We have heard that a couple of large manufacturers are considering bringing production back. Things are on the path for speedier delivery. Tariffs have accelerated their plans. Back in the day, if you picked something from the La-Z-Boy gallery you could wait 12 weeks. No one is accepting that now. That is supporting our business. Obviously, there is a scarcity of labor in the U.S. Our solutions help speed up the process and reduction of labor allows them to move production to the U.S. Labor costs in China are increasing as well. Also, China is looking for American goods. Labor is a big problem across all manufacturing. The furniture industry needs degreed engineering people now with the complexity of pieces and the complexity of manufacturing, they really need top-notch people and companies are starting to recruit a higher level of engineers. A lot of that is coming over from the automotive seating business, which has had lean manufacturing in place for a long time. They are big in to Six Sigma and that has moved into furniture over the past five years.

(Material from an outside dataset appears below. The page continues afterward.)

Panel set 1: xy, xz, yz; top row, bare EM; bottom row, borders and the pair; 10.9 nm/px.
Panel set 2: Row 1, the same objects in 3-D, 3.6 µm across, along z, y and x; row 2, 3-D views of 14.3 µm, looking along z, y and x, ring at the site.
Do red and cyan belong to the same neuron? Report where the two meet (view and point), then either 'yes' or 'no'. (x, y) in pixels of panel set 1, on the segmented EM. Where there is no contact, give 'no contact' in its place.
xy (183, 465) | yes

HFB: A major tangible justification for capital investment is material savings. Ekornes stated that five to six percent is typical? What is the starting investment for cutting?

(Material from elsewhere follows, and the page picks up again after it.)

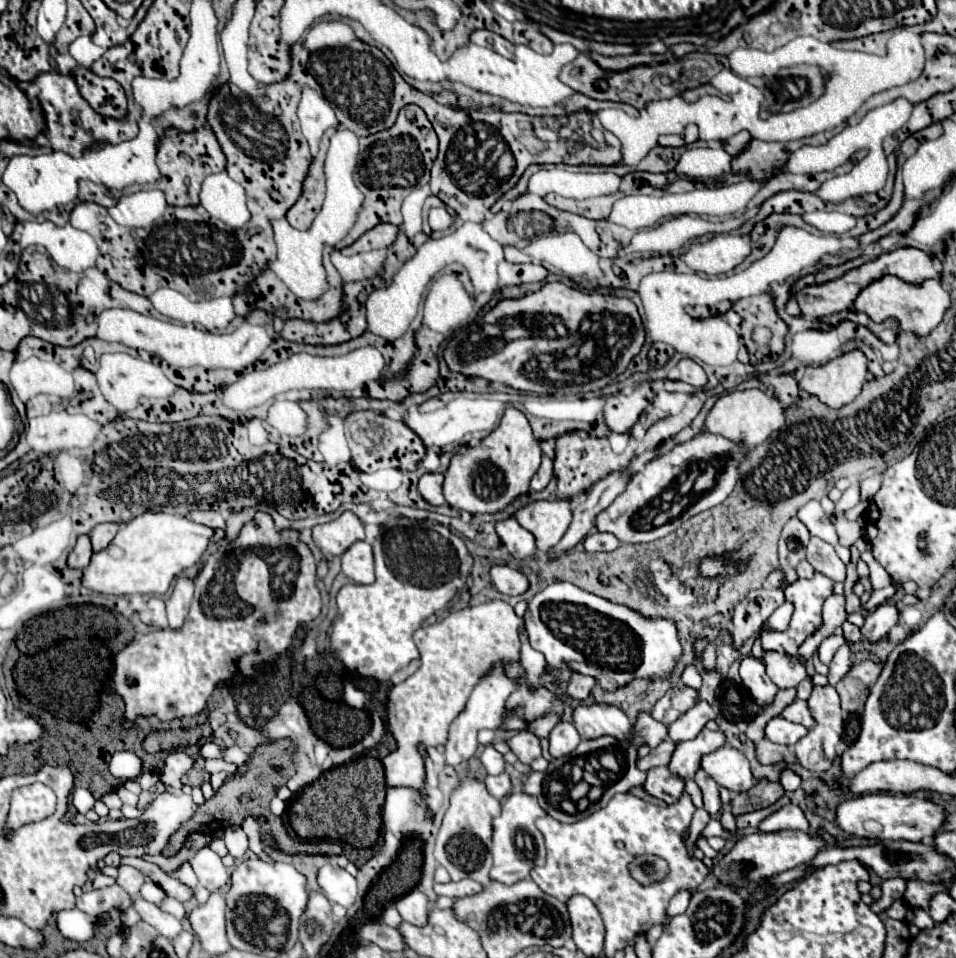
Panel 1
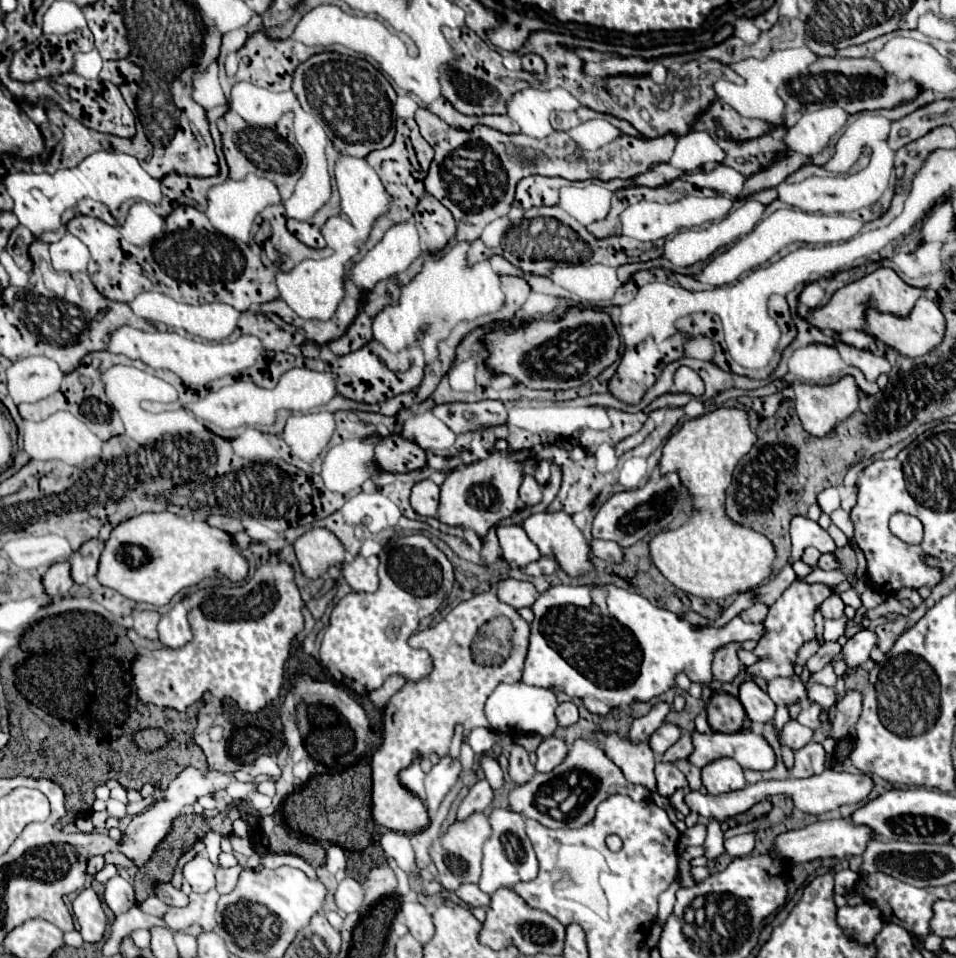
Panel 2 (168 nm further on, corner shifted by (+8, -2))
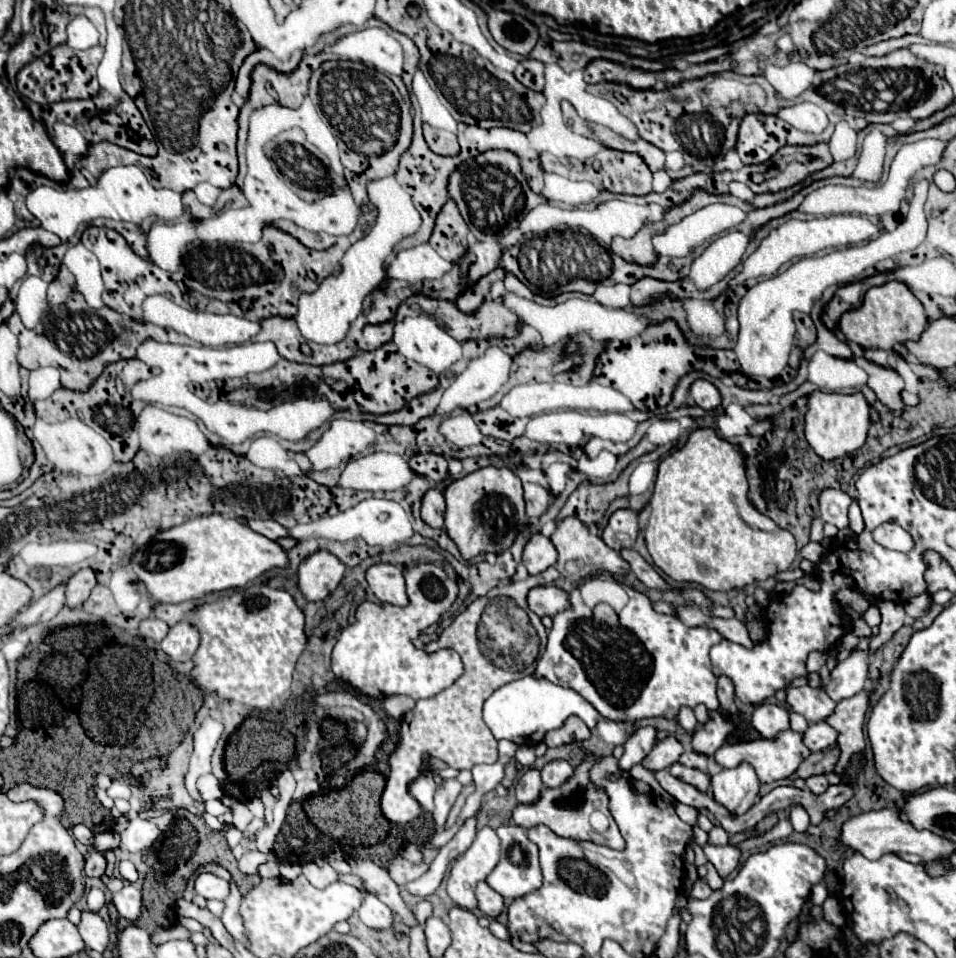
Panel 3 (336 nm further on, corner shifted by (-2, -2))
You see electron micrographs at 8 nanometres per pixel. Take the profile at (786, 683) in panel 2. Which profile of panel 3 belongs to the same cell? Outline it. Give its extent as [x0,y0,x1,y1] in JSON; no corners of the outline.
[787,685,835,723]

Material savings is one of the key drivers for ROI for any technology. Our customers have been using CAD and cutting for 30 to 35 years. They have experienced the major savings from moving to automation years ago. For the last couple of years, we have been driving new ways of accomplishing fabric savings. We’ve tested algorithms, developed better matching and our machines cut tighter. Twenty years ago we would have talked about fabric savings in the 20 percent range. Now, it’s in the three to five percent range and that is considered huge. Manufacturers have moved to way more expensive materials. We have seen our latest machine, Virga, in its first couple of tests in North Carolina, achieve three to nine percent in material savings. The way the machine looks at fabric, we are able to capture some of those savings. It’s the same for leather, too. We talk about major savings going from one cutting technology to another as being in the one to two percent range. That could be $1 million. In the past, the cutting area of manufacturing has been a big black box with companies doing whatever they can do to get parts cut. In the 1990s, when the market was rolling, they were like, ‘give me another machine, give me another one.’ When the Great Recession hit, they may have had 15 machines when they really only needed three. That brought the whole concept of lean manufacturing into these companies that didn’t have it before. The thinking was, ‘I’ve got 10 machines, but they are only running at 35 percent. If I had four running at 80 percent, I can save five percent on material. It has been driving a transformation. Cutting has always been like a panic mode business. Our system is one of the only ones out there that gives the cutting room more visibility. The same transformation is going on on the wood side as well.

HFB: What’s next in Lectra’s R&D pipeline?

“We just launched our Made To Order platform and we plan to expand it throughout our product line. The Virga [Lectra’s new single-ply cutting system] is one of our new machines and we plan to make this platform the normal way people do business. We are going to offer it on some of our older machines, going back to 2007. The cutting business isn’t really about cutting. It’s about the management of the entire process and it’s about driving savings. We do demos and events for people and very little of it is about cutting. It’s all about management and data flow. It’s become more important than just cutting. R&D is a long process. We have more than 250 employees in France working on R&D. We will pick specific customers, interview them, find out their needs and find out where they are growing and build with them. We will roll out new machinery even to a pilot situation on the factory floor. When we are convinced it is ready to go, we will then kick it out.